Friday, 11 December 2009

Pets As Therapy

Luka was the star of the drop in session held at Yarm Library in February.



Luka is a Bernese Mountain Dog which weighs 8 stone 2 lbs. His front paws are the same size as my hands.


The Pets As Therapy charity has approximately 3500 dogs and 90 cats visiting people throughout the UK. Luka visits the retirement homes of Ayresome Court in Yarm and Hawthorn Lodge in Stockton on a regular basis.

His owners, Susan and George Evans, are registered volunteers for the charity. The visiting scheme is accepted as therapeutic and brings happiness to people of all ages in various kinds of establishments. It is the largest scheme of its kind in Europe. The dogs are recognised by the Royal College of Nursing and welcomed by many medical authorities.




Luka has recently started to visit libraries. At Stockton Central Library in January, he and his owners had an audience of over fifty at a Books and Banter meeting. It came as a bit of a shock to Susan and George when they were asked how long their talk would last! Luka took it in his stride – it just meant there were more people than usual to stroke, cuddle and talk to him.



Pets As Therapy have a simple fact sheet covering their application and registration process to help you decide if you would like to become one of their volunteers. Two character references are required – for you, not for your pet. Your dog or cat has to have a vaccination certificate. Volunteers pay an annual subscription but receive no payment for undertaking visits.

The dogs and cats come in all shapes and sizes; pedigrees, cross-breeds or mongrels. They must be older than 9 months and to have their temperaments assessed by a local assessor or vet. The pet should be sociable and friendly, calm and gentle when stroked or handled, and not afraid of new unexpected stimuli. The dogs wear a yellow jacket when they are working. An identity tag and a photo ID tag are also worn by the cats and dogs. Volunteers also have a photo ID badge. Dogs must be kept on a lead during visits.

Details of the scheme may be found on the charity’s website – www.petsastherapy.org

As you might expect the drop in session at Yarm was a relaxed and informal affair. The local press sent a photographer to cover the event. One lady came to pick up information about the scheme as she wants her young Cocker Spaniel to become registered with Pets as Therapy when old enough. A second lady came just to see Luka. Her mother at one of the retirement homes had told her about one of his visits.

-=-=-=-=-

Exercise requirements: Continue the piece about Luka and the Pets As Therapy charity, starting after its last sentence.

Dataset extract:

-=-=-=-=-

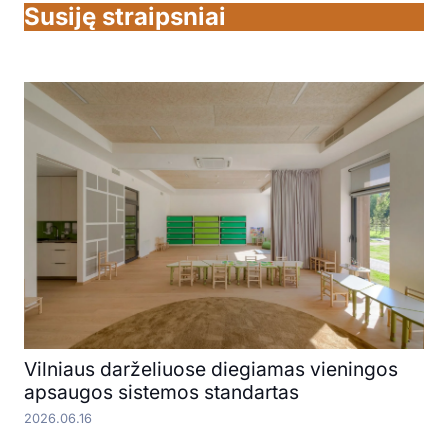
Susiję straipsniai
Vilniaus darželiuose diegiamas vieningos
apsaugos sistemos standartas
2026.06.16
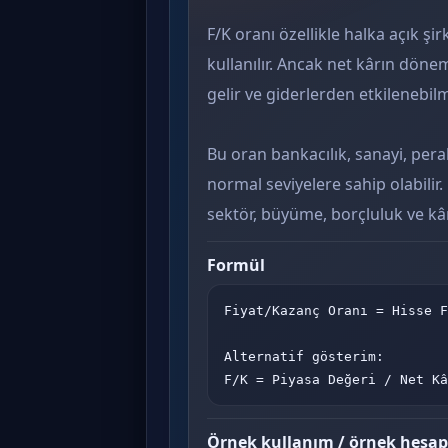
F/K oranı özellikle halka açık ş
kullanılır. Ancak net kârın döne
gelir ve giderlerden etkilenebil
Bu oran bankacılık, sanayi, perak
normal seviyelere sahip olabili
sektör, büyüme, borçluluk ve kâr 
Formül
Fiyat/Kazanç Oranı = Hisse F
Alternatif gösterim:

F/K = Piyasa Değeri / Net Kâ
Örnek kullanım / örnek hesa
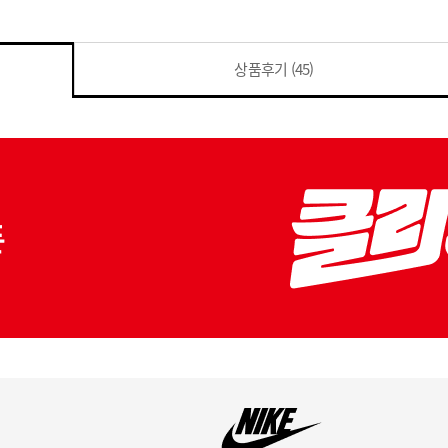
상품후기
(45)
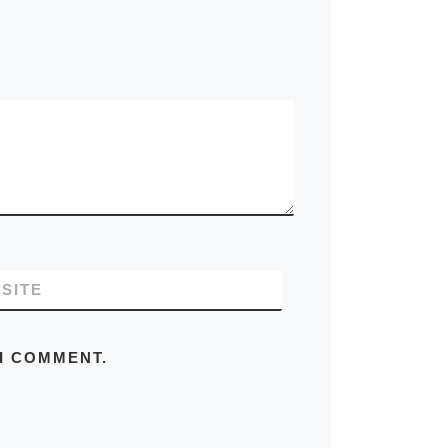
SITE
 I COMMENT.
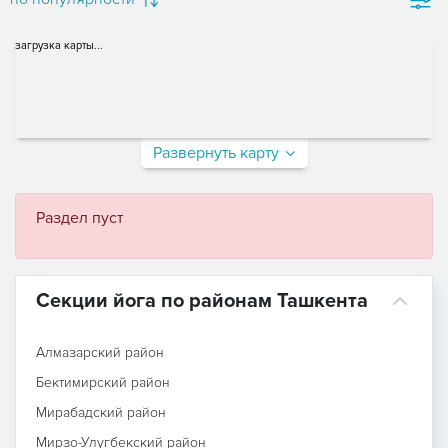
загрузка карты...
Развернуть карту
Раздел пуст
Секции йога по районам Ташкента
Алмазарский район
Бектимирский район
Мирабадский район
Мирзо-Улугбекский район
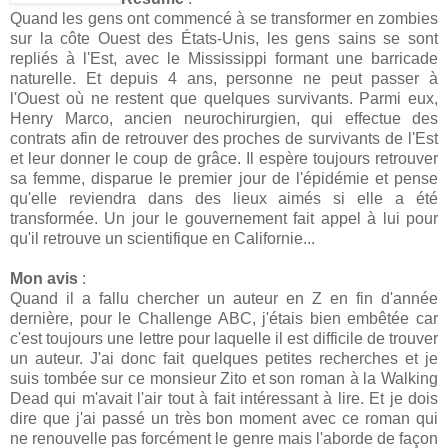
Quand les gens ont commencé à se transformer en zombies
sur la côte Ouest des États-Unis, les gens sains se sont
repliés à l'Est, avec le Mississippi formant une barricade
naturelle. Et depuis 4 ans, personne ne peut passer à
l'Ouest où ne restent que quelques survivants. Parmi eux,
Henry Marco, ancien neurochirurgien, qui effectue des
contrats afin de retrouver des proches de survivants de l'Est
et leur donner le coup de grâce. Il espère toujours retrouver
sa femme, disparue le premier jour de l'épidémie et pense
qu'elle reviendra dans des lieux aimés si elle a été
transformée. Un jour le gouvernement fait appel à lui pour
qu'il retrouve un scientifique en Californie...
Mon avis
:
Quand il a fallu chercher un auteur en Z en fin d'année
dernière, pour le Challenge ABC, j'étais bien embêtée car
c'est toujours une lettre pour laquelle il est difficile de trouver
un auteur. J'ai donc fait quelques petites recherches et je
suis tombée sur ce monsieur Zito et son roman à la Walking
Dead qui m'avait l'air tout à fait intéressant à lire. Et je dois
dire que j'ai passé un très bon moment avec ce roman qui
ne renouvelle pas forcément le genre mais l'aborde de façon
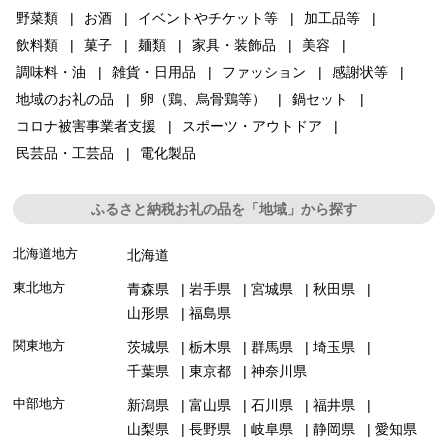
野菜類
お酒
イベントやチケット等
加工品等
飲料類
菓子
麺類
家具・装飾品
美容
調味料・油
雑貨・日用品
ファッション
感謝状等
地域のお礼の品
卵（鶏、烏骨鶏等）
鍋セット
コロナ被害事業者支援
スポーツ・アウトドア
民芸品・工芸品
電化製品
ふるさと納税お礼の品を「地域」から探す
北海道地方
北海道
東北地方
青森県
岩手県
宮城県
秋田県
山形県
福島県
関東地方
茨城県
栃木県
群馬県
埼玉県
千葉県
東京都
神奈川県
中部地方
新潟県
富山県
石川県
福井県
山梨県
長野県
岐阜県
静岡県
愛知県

-=-=-=-=-

Task answer:
I’ll admit I went to see Luka as well. He’s a lovely dog but I wouldn’t want his food bill. He won a local dog show a few years ago. Susan and George had hoped to show him at Crufts. The Kennel Club would not accept him for the show when they learned that he had had a dislocated elbow – a common problem with dogs of this breed.

At home Luka has the run of the house, downstairs only. When he was young there was a ‘baby’ gate two steps from the bottom of the stairs. Although the gate has gone, Luka may put his paws on the two steps at the bottom but never attempts to go any higher.

Bernese Mountain Dogs have a double coat and shed a lot of hair when they moult. Susan says Luka’s gives her a never ending job with the vacuum cleaner. Luka has two walks a day in the local park where he knows every corner; he gets taken there in an estate car. He has a special ramp to enable him to climb into the back.

More details about Bernese Mountain Dogs may be found on: www.bernese.co.uk

Postscript:

In March came the bad news:

I was informed by his owners that Luka has had to be put to sleep. He was found to be suffering from an inoperable cancer and peritonitis so his vet recommended that he be put down.

He was a lovely dog and I am sure he will be remembered by everyone who met him at the Care Homes.